If you want an all-electric family car with up to seven seats, there’s nothing quite like the Nissan e-NV200. However, its price puts it in the same bracket as conventionally powered MPVs such as VW Touran, Kia Carens and Citroen C4 SpaceTourer.

The Nissan e-NV200 was first introduced in 2014 and is based on the petrol-powered Nissan NV200 van. It got an update in 2018 with a bigger battery which improved claimed range to 120 miles.

What wasn’t updated in 2018 was the interior. It still looks fairly outdated – and will look familiar if you’ve been in an original Nissan Leaf. You also get interior plastics that are very similar to those you’d find in the the e-NV200 Van, so scratchy and utilitarian.

If you do buy the e-NV200 for utilitarian purposes, it does a fair job of transporting passengers, although it’s not really impressive. Specifically, there is good space up front, a bit less in the middle row and considerably less in the third row. The excuse is that the e-NV200s batteries are under the floor which in turn reduces interior space.

When it comes to boot space, even though the e-NV200 is based on a van, it’s not as practical as, say, a similarly priced VW Touran. Thankfully, the shape of the e-NV200 boot is as square as it gets and is fairly tall, too. That said, you don’t get much in terms of nets or hooks or an adjustable boot floor. You can fold the seats down, but they are not removable, which means you can’t use the e-NV200s van body to its fullest.

The e-NV200 makes perfect sense for transporting people over short distances, but conventional MPVs are better all-round cars

Mat Watson
carwow expert

If you do buy the e-NV200 to silently ferry people about, it’s good to know that it has more than enough torque to cope in and out of town, but you’d never call it outright speedy. The drivetrain is very similar to the one you’d find in a Nissan Leaf and with a 40kWh battery, Nissan is claiming a 120 mile range. Your actual range will vary based on outside temperature and other factors, but if you use the e-NV200 on short trips with a charging point on each side, you shouldn’t worry about running out of juice.
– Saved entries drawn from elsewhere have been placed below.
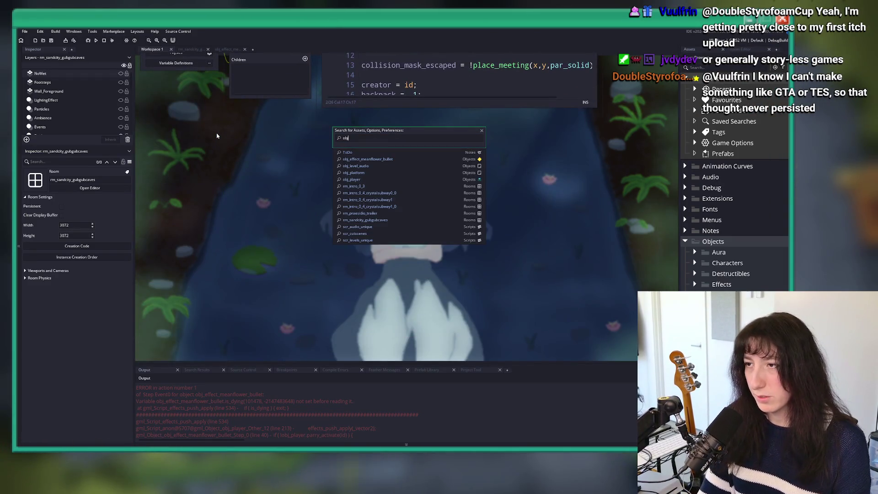
text(_player)
key(Return)
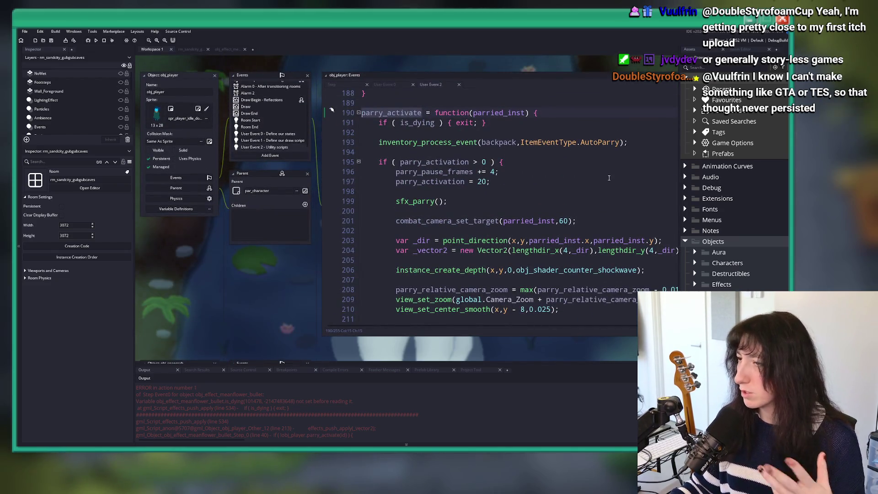
Dock obj_player's User Event 2 code as its own tab and hide the panels with F12
click(594, 153)
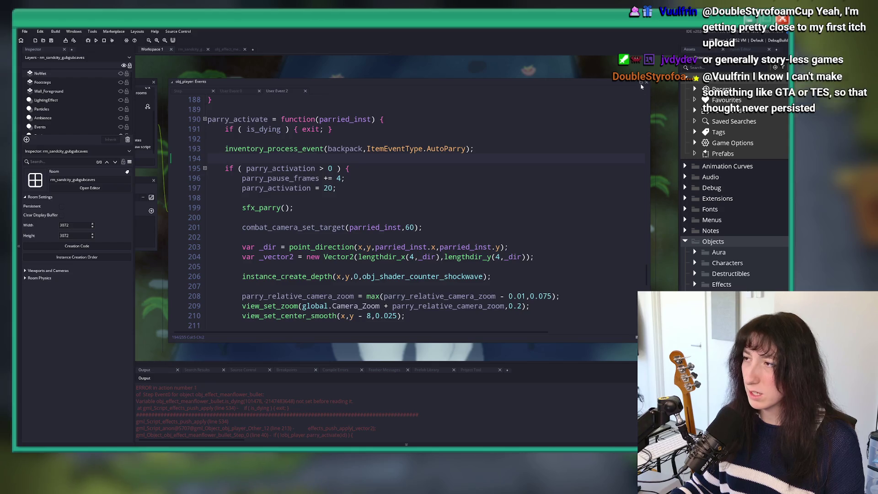
click(641, 83)
key(F12)
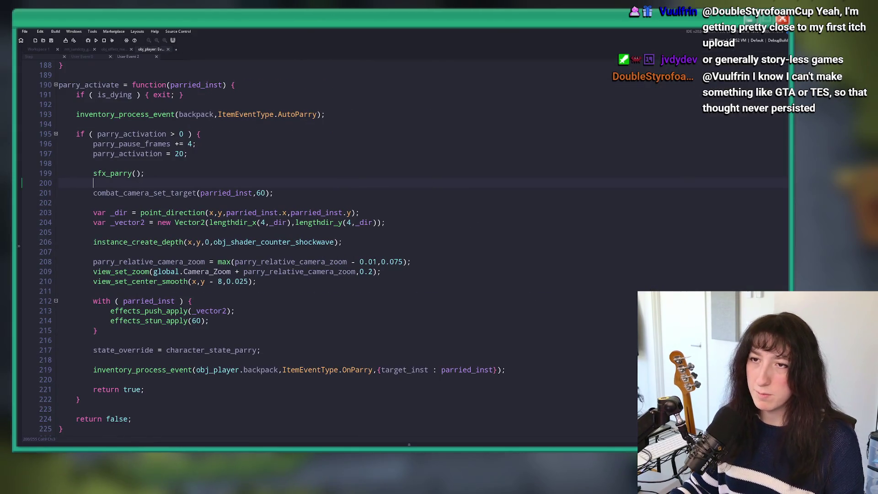
scroll(221, 262, down, 2)
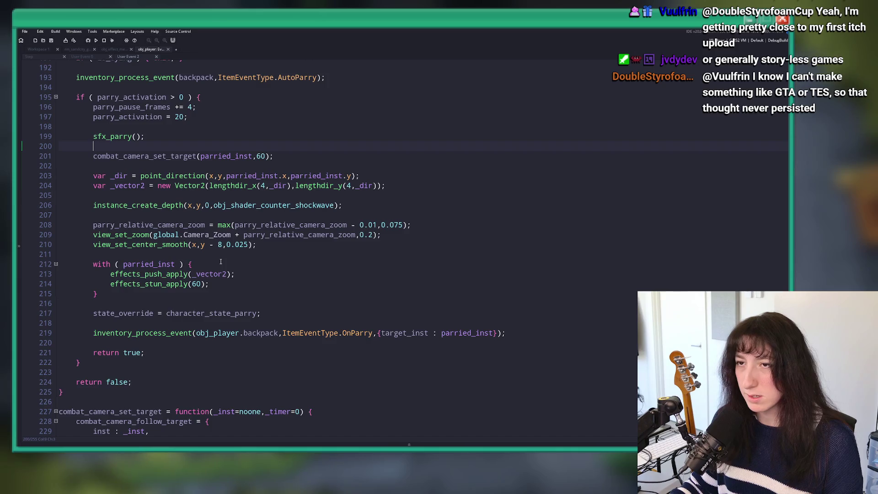
scroll(220, 261, up, 2)
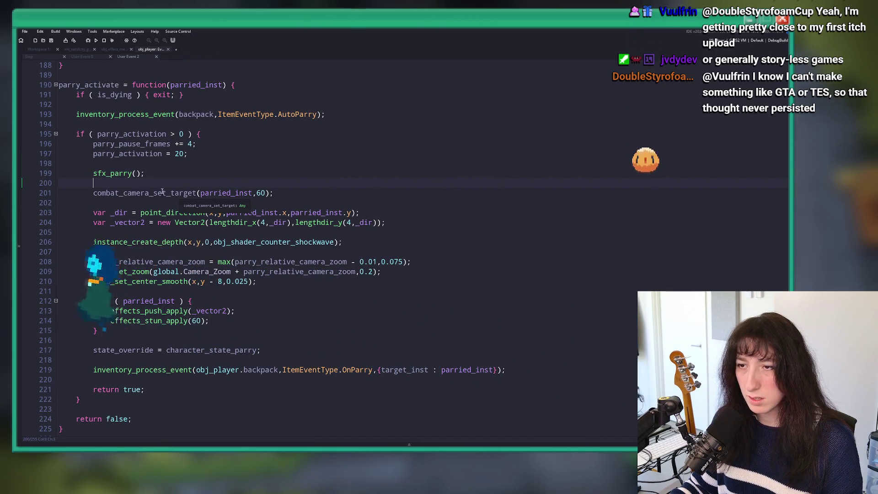
click(265, 192)
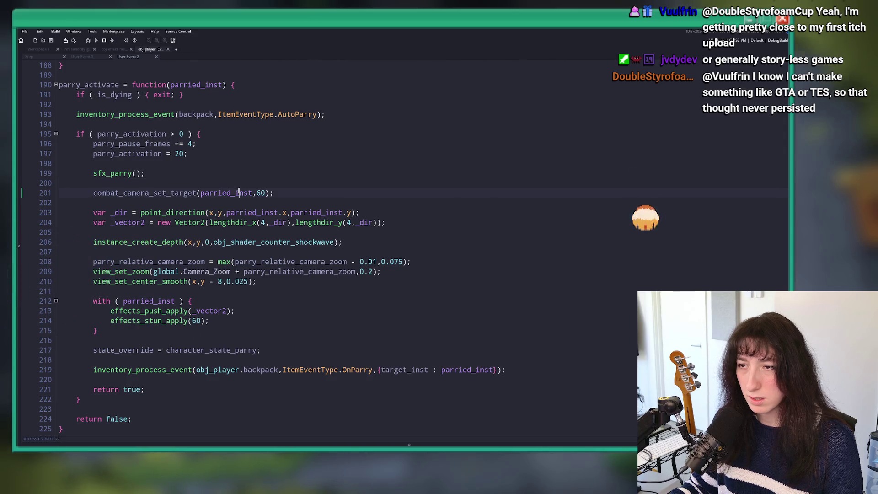
Insert a new line 201 after sfx_parry() and start typing 'if ( object'
click(193, 172)
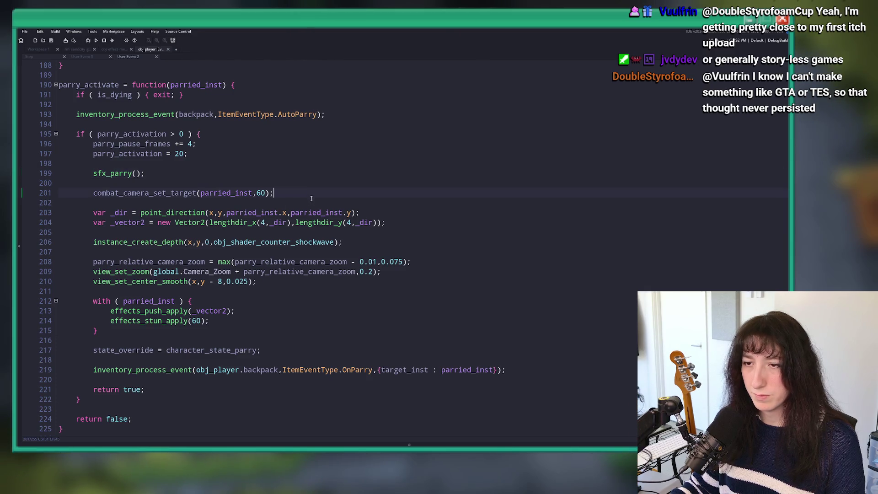
click(277, 178)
If you want to make the most of the battery, you have to drive the e-NV200 in regenerative mode. All you have to do is put the gear selector in the B position and once you let off the throttle the electric motor starts slowing the car down. This gives you a couple of benefits. One, you’re using your brakes less so they last longer, and two, anything that the engine regenerates gets stored back into the battery.

So, the e-NV200 is beaten by conventional MPVs on quality, driving characteristics, passenger space and practicality. But, if an electric car fits in with your daily life and you can take advantage of all the electric car incentives, the e-NV200 might be worth investigating for that alone.